AUC | Sensitivity | Specificity | |
---|---|---|---|
Random Forest | 0.928 | 0.903 | 0.963 |
Bagging | 0.935 | 0.903 | 0.963 |
XGBoost | 0.937 | 0.913 | 0.963 |
The bar plots of each model were showing the top 20 predictors with the highest importance. There was a substantial overlap in the top-ranked predictors between 3 models.Patient disposition and age at death were the two most important predictors in all three models(accounting for almost 90% model performance) followed by death causation, diagnose medication. The other categories of predictor,such as height,weight,bmi,smoke use and reproductive history were much less important but still accounted for predictive performance.
To further identify the predictive potential of the medical diagnosis category and the death causation, the categorical predictors of major diagnose and death causation were selected and coded as dummy indicators. The importance plot indicated that the circulatory system disease,neoplasms and respiratory system disease were the top three death causation.
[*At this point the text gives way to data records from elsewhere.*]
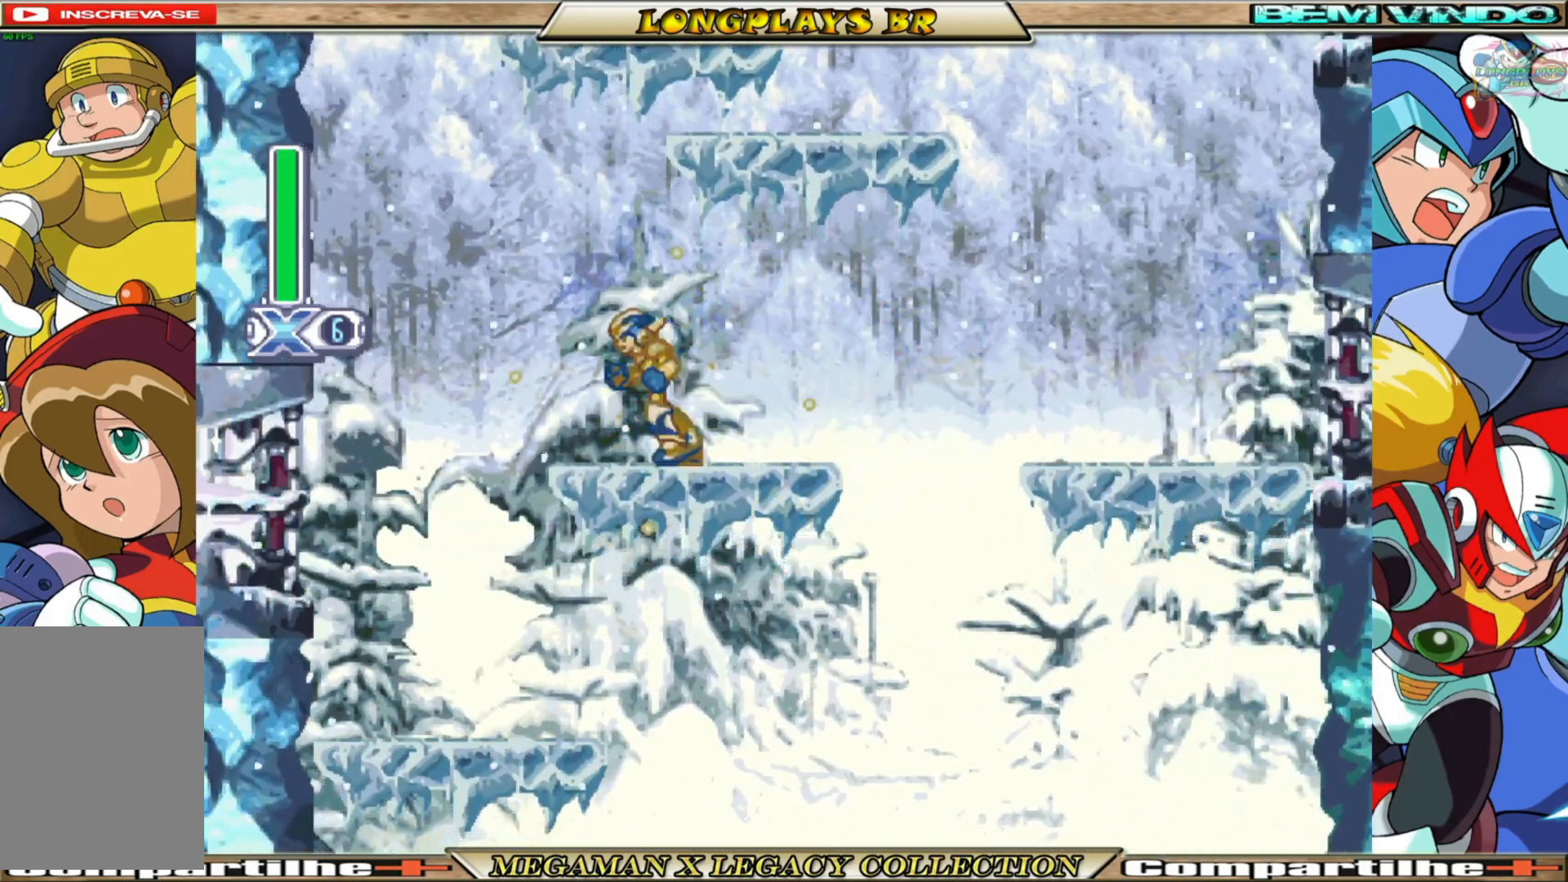
{"buttons": ["X", "DPAD_LEFT"], "left_stick": "center", "right_stick": "center", "events": []}
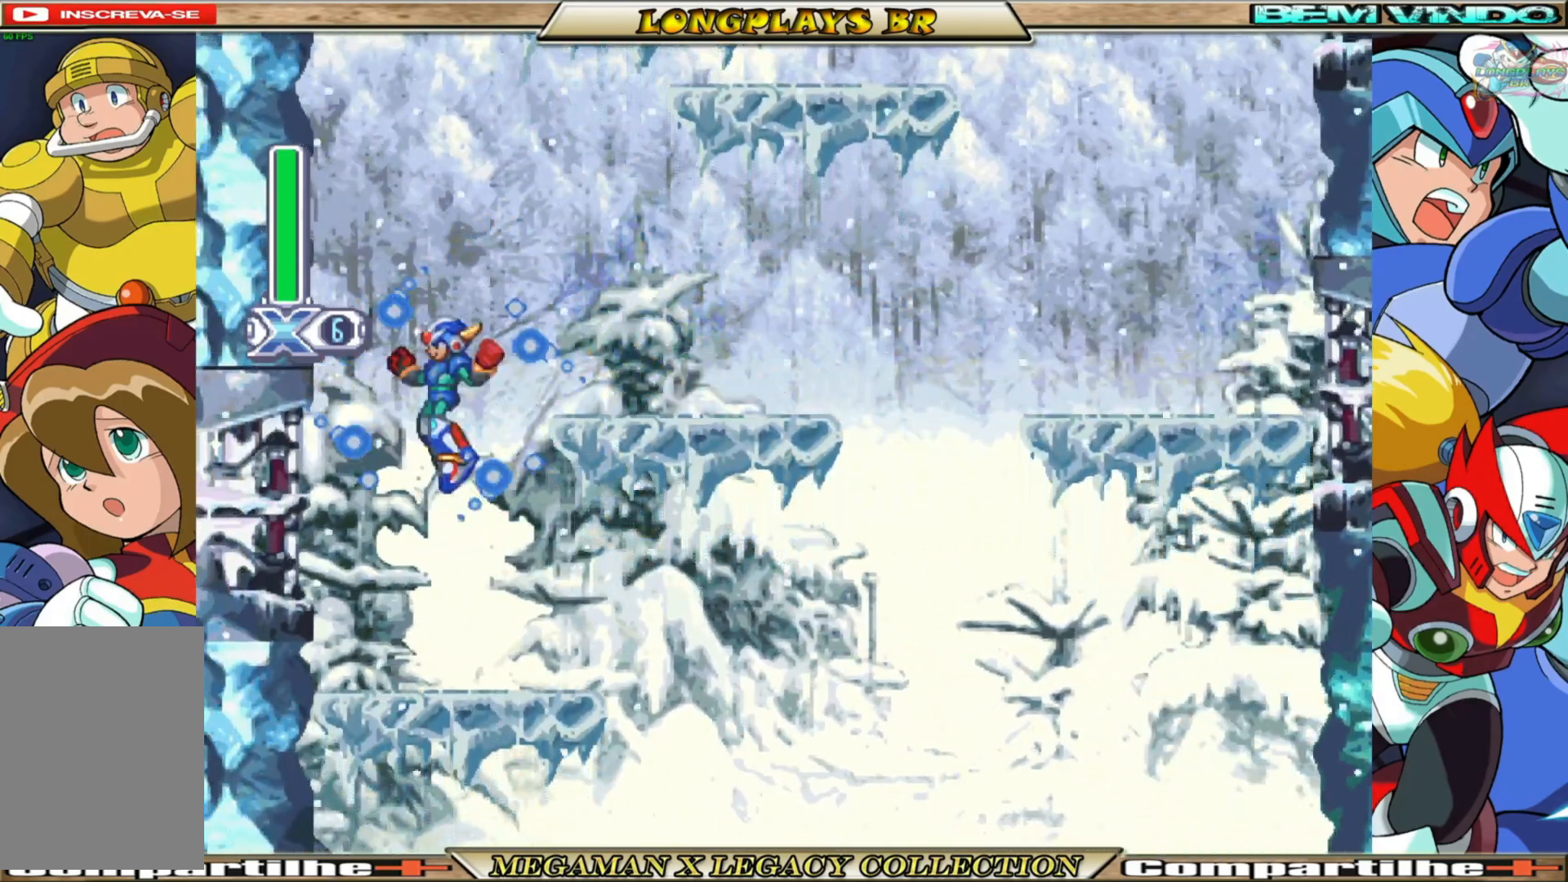
{"buttons": ["B", "X", "DPAD_RIGHT"], "left_stick": "center", "right_stick": "center", "events": [[67, "DPAD_LEFT", "up"], [117, "DPAD_RIGHT", "down"], [500, "B", "down"]]}
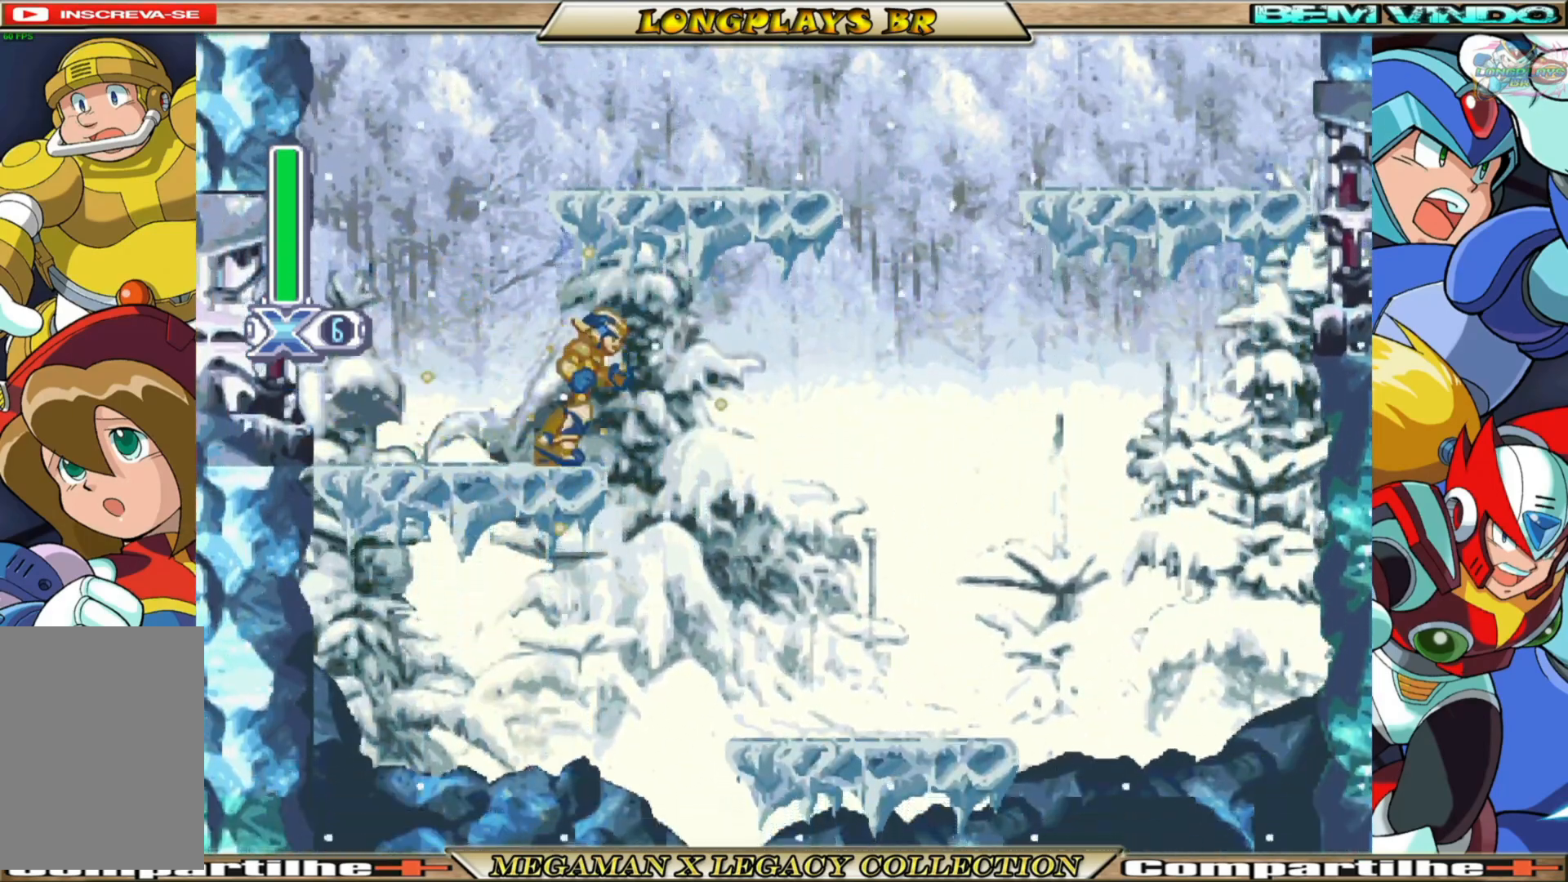
{"buttons": ["X"], "left_stick": "center", "right_stick": "center", "events": [[350, "B", "up"], [483, "DPAD_RIGHT", "up"]]}
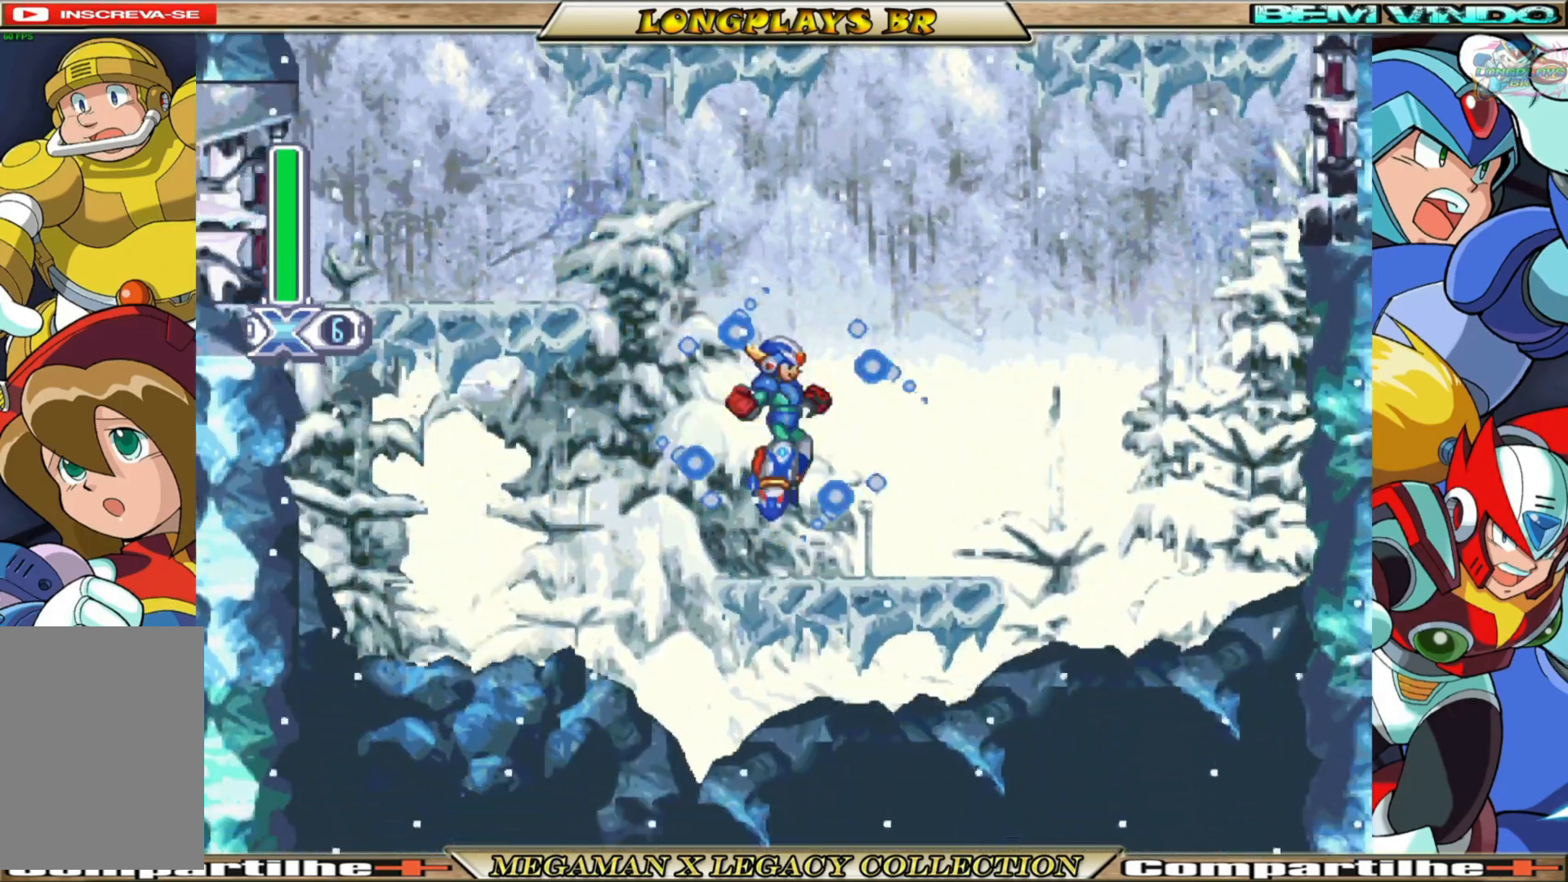
{"buttons": ["X", "DPAD_RIGHT"], "left_stick": "center", "right_stick": "center", "events": [[400, "DPAD_RIGHT", "down"]]}
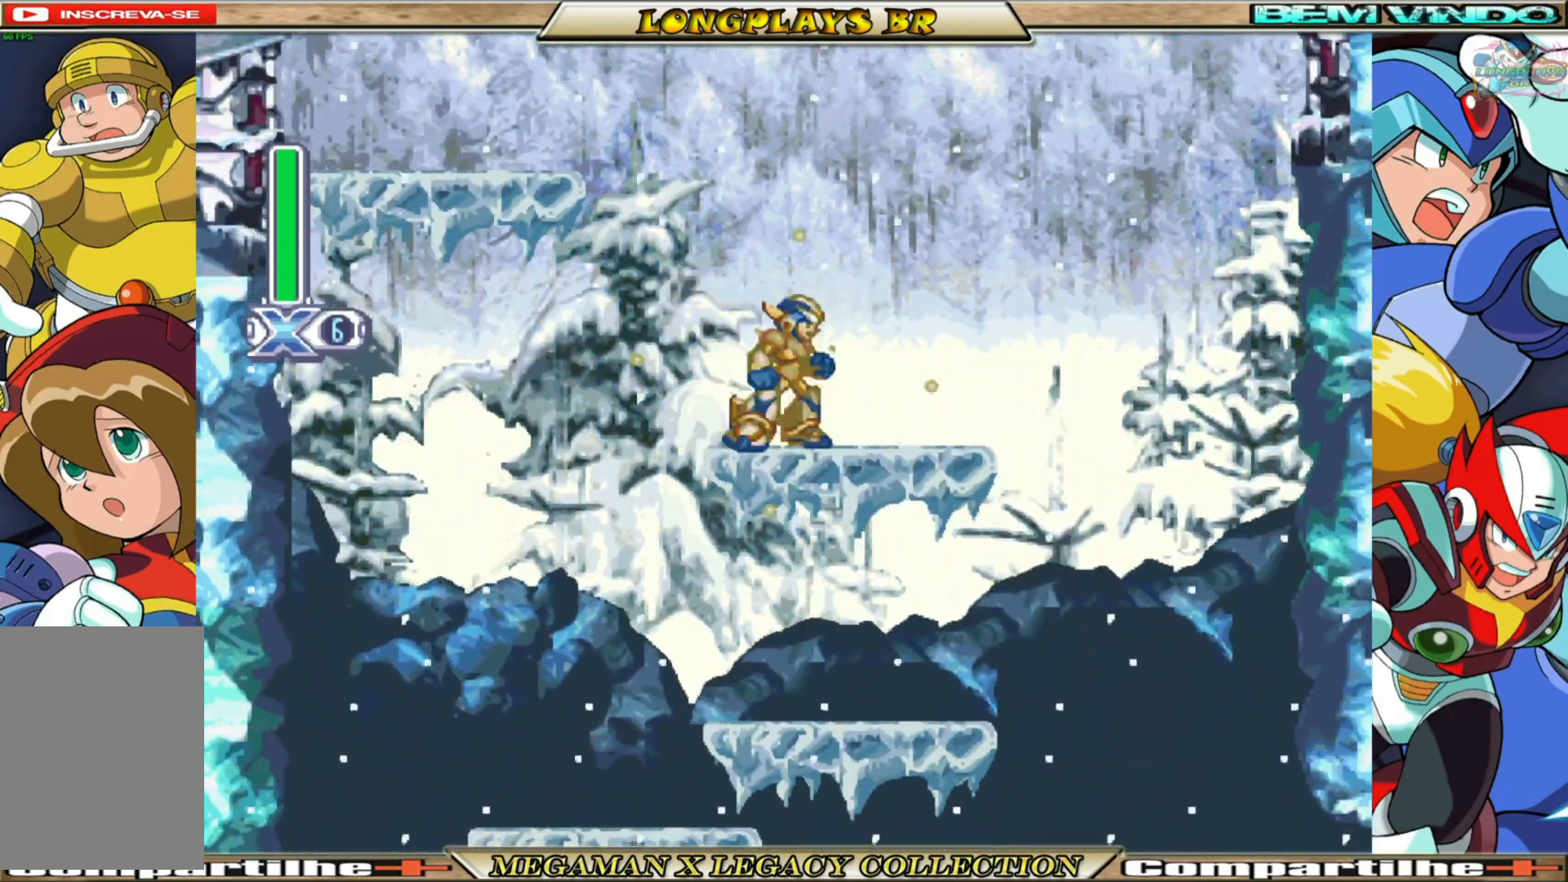
{"buttons": ["X", "DPAD_LEFT"], "left_stick": "center", "right_stick": "center", "events": [[17, "B", "down"], [400, "DPAD_RIGHT", "up"], [417, "B", "up"], [450, "DPAD_LEFT", "down"]]}
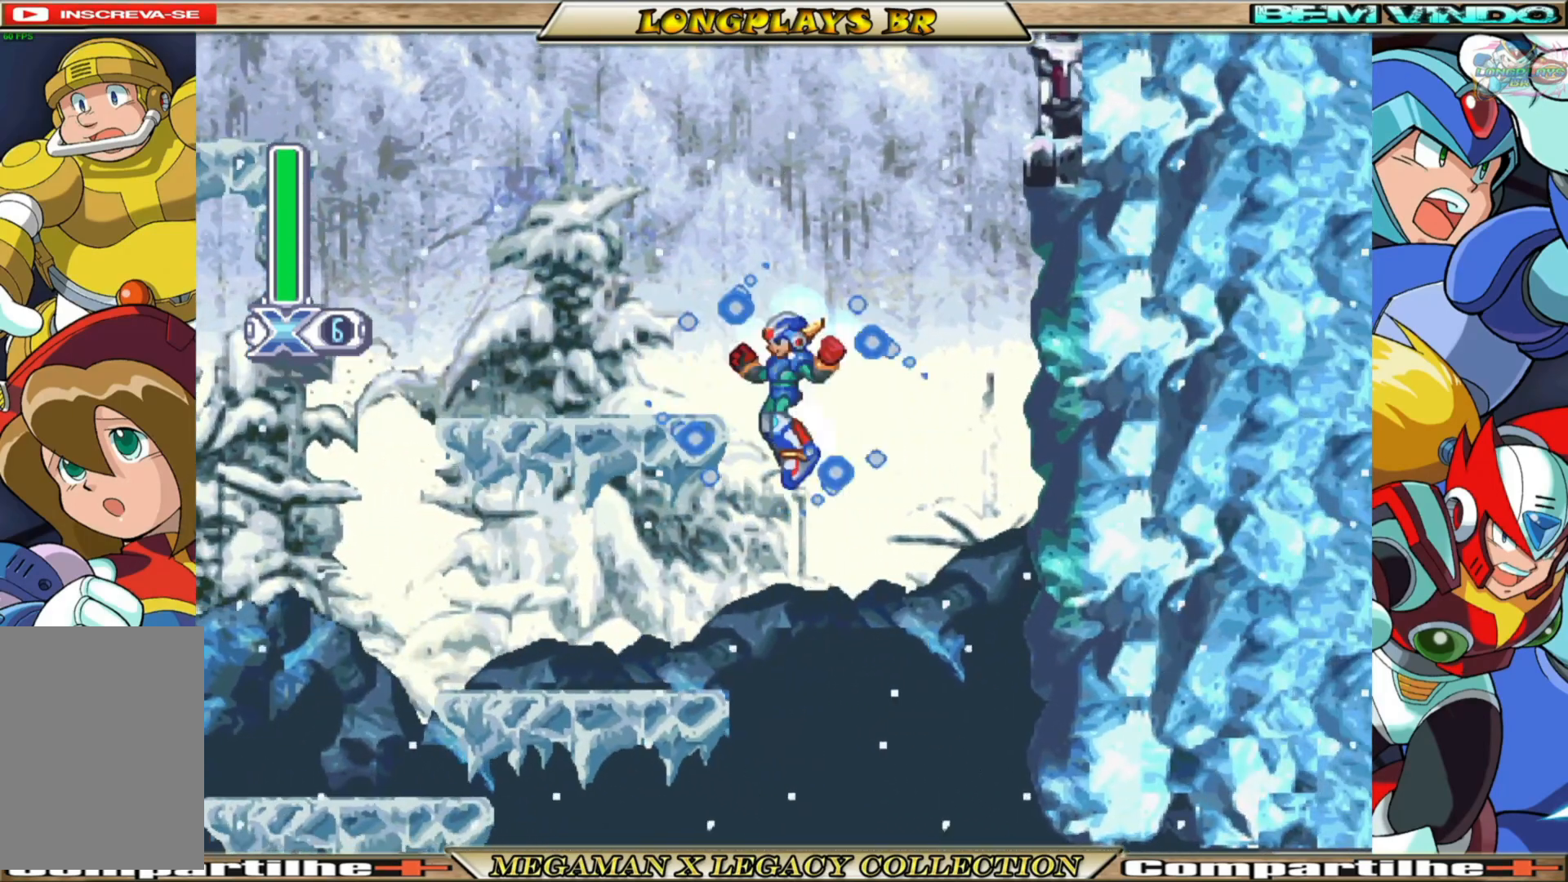
{"buttons": ["X"], "left_stick": "center", "right_stick": "center", "events": [[467, "DPAD_LEFT", "up"]]}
In addition, the infectious,respiratory and nervous were the top three diagnose related to death.
The additional fitted model using predictors in survey was performed to explore the predictive potential of self-reported questionnaires data with health and live behavior information. The AUC for predicting outcome events within 30 days was 0.492(95% CI: 0.481-0.5039),suggesting limited value of the predictors in the survey data.
In this study, I performed three machine learning models to determine the potential of CTS self-reported questionnaires data with the OSHPD hospitalization records for relatively short-term prediction of mortality. There was a substantial overlap in top-ranked predictors between different models.The patient disposition and age were the top two important features in all three models. I identified that patient disposition accounted for almost the majority of performance in the prediction,and the other features were less important relatively.The AUC values of additional fitted models of survey data and diagnosis ranged from 0.4-0.5, which were much worse than the main models.Therefore, I think the patients disposition highly weighted model is not good for generalizability to other system yet.
Predict mortality is a complexity task since many features are involved in mortality. Whether exist or new novel predictors can improve predictive accuracy and generalizability requires further investigation.